Große Trauer um einen Ausnahmeschauspieler
Der plötzliche Tod des Charakterdarstellers, der zuletzt im österreichischen Erl in Tirol lebte, löste in der gesamten Film- und Fernsehbranche tiefe Betroffenheit aus. Held prägte über Jahrzehnte hinweg das deutsche Abendprogramm mit seiner unverwechselbaren, präzisen Spielweise und seiner scharfen Aussprache.
Besonders als TV-Ermittler in den großen Samstagskrimis war der gebürtige Münchner ein Millionenpublikum vertraut. Seit 2010 spielte er in der Reihe „Stralsund“ den spröden, loyalen Kommissar Karl Hidde. Fast zeitgleich übernahm er 2014 in „München Mord“ die Rolle des empathischen, unkonventionellen Ermittlers Ludwig Schaller, für die er im selben Jahr den Bayerischen Fernsehpreis erhielt.
Das ZDF, für das Held bis zuletzt vor der Kamera stand, fand bewegende Worte zum Abschied. Frank Zervos, Leiter der Hauptredaktion Fernsehfilm/Serie I und Stellvertretender Programmdirektor, erklärte:
„Wir sind sehr traurig. Wenn ich an Alexander Held denke, dann denke ich an seinen hintergründigen, melancholischen Blick, der seinem Spiel eine philosophische Note gab und an seinen feinen Humor, mit dem er seine Rollen ausstattete. Alexander Held wird dem Film und Fernsehen sehr fehlen.“
Von den Regensburger Domspatzen nach Hollywood
Der Lebensweg von Alexander Held begann im Oktober 1958 als Sohn des Schauspielers José Held und der Hausfrau Sophie Held.
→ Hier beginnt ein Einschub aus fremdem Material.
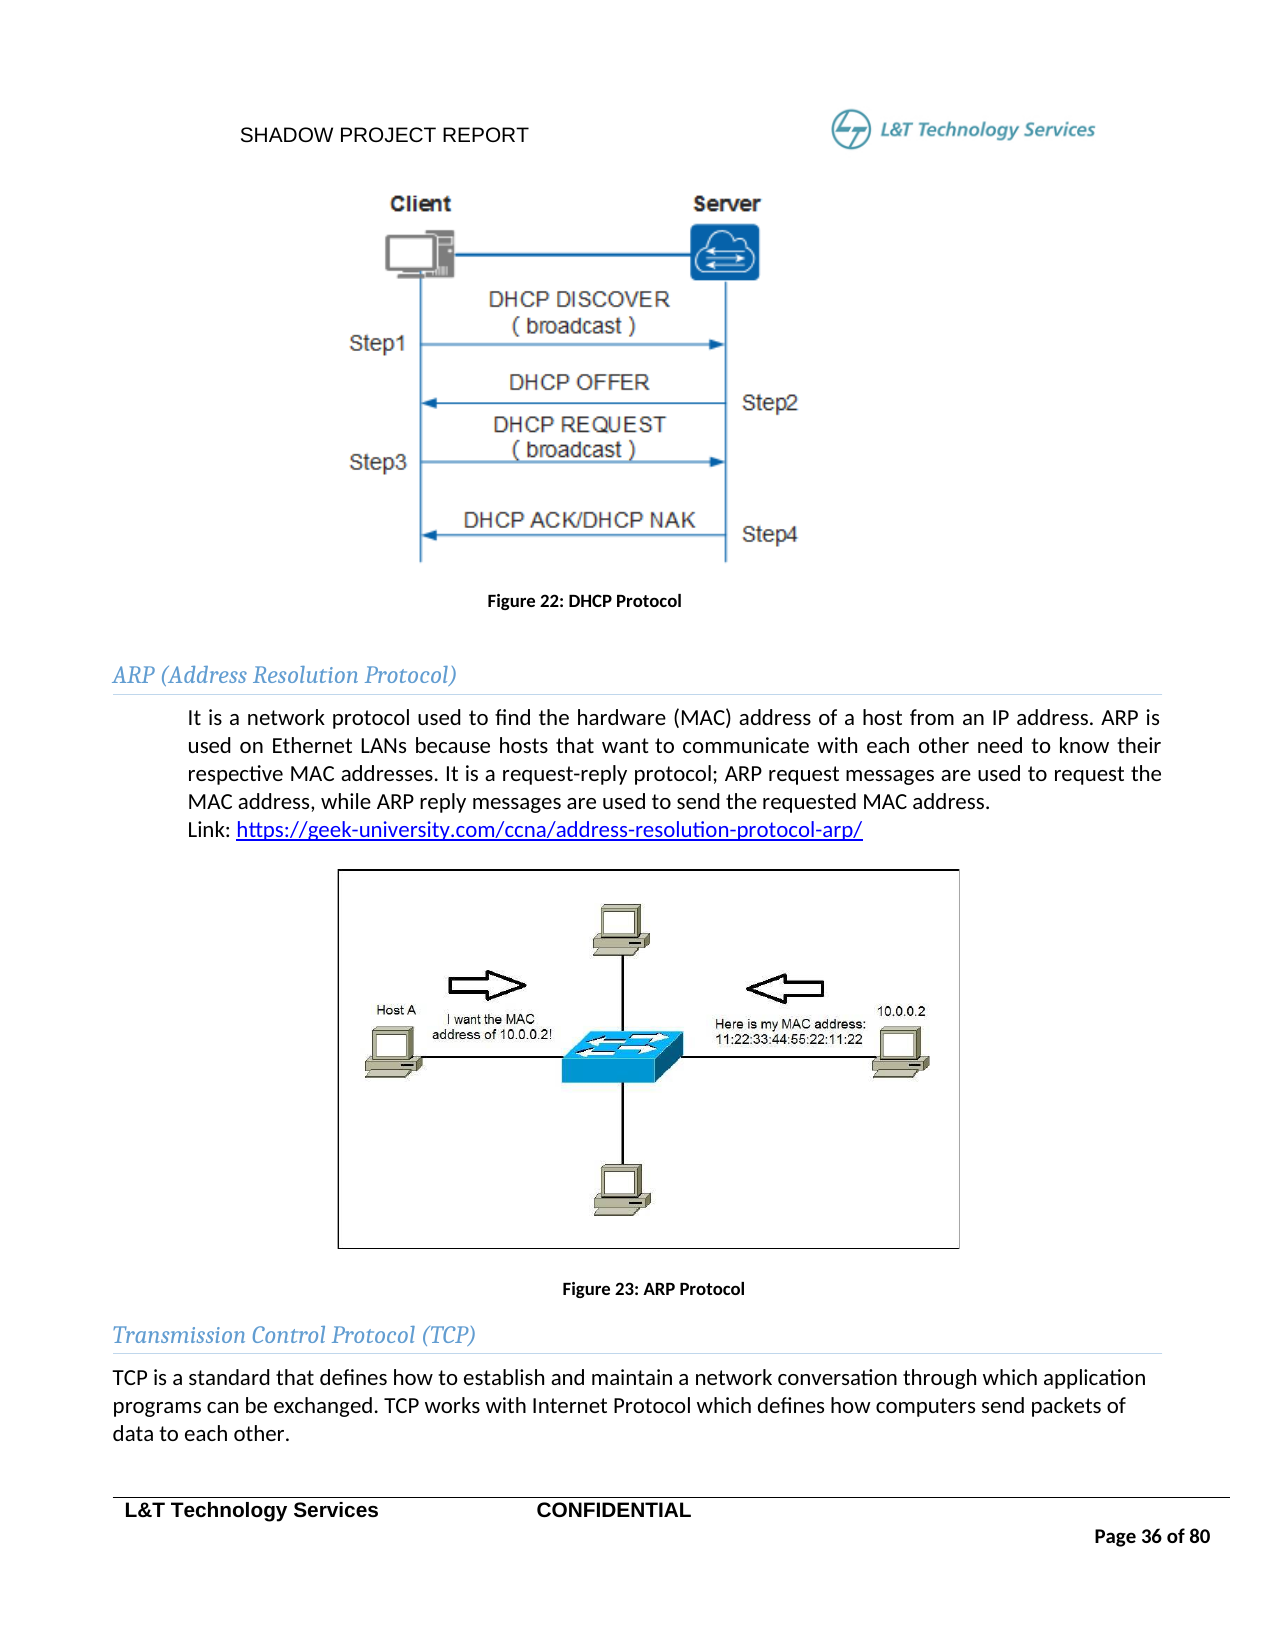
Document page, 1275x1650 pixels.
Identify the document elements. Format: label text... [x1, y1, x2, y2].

picture [829, 98, 1097, 162]
text It is a network protocol used to find the hardware (MAC) address of a host from an IP address. ARP is used on Ethernet LANs because hosts that want to communicate with each other need to know their respective MAC addresses. It is a request-reply protocol; ARP request messages are used to request the MAC address, while ARP reply messages are used to send the requested MAC address. [187, 703, 1162, 815]
picture [337, 185, 811, 564]
subtitle Transmission Control Protocol (TCP) [112, 1321, 1162, 1354]
text Figure 19: DHCP Protocol [112, 589, 1162, 612]
subtitle ARP (Address Resolution Protocol) [112, 661, 1162, 695]
text TCP is a standard that defines how to establish and maintain a network conversation through which application programs can be exchanged. TCP works with Internet Protocol which defines how computers send packets of data to each other. [112, 1363, 1162, 1447]
picture [337, 869, 960, 1249]
text Figure 20: ARP Protocol [487, 1277, 1162, 1300]
text Link: https://geek-university.com/ccna/address-resolution-protocol-arp/ [187, 815, 1162, 843]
Vor seiner Schauspielkarriere zeigte er ganz andere Talente: Er war Solosänger bei den Regensburger Domspatzen und feierte als Jugendfußballer mit dem TSV 1860 München fünf Meisterschaften.
Nach seiner Ausbildung an der Münchner Otto-Falckenberg-Schule und Stationen an bedeutenden Theaterbühnen wie den Münchner Kammerspielen und den Salzburger Festspielen folgte der Wechsel zum Film. Held stand für über 160 Produktionen vor der Kamera. Seine enorme Bandbreite führte ihn von Steven Spielbergs Hollywood-Epos „Schindlers Liste“ bis hin zu deutschen Kinohits wie „Der Schuh des Manitu“ und „Der Untergang“.
Programmänderungen im Fernsehen angekündigt
Aufgrund des unerwarteten Todes wird das Fernsehprogramm kurzfristig angepasst, um das Lebenswerk des Schauspielers zu würdigen. Fans haben in den kommenden Tagen mehrfach die Gelegenheit, Alexander Held in seinen Paraderollen zu sehen.
ZDFneo strahlt bereits am heutigen Dienstag, den 19. Mai 2026, ab 20:15 Uhr zwei Folgen der Krimi-Reihe „Stralsund“ aus – gestartet wird mit der Episode „Waffenbrüder“, gefolgt von „Die rote Linie“ um 21:45 Uhr. Am Mittwoch, den 20. Mai 2026, folgt um 20:15 Uhr im ZDF-Hauptprogramm der Film „München Mord – Das Kamel und die Blume“, der ab sofort auch im Streaming-Portal des Senders abrufbar ist.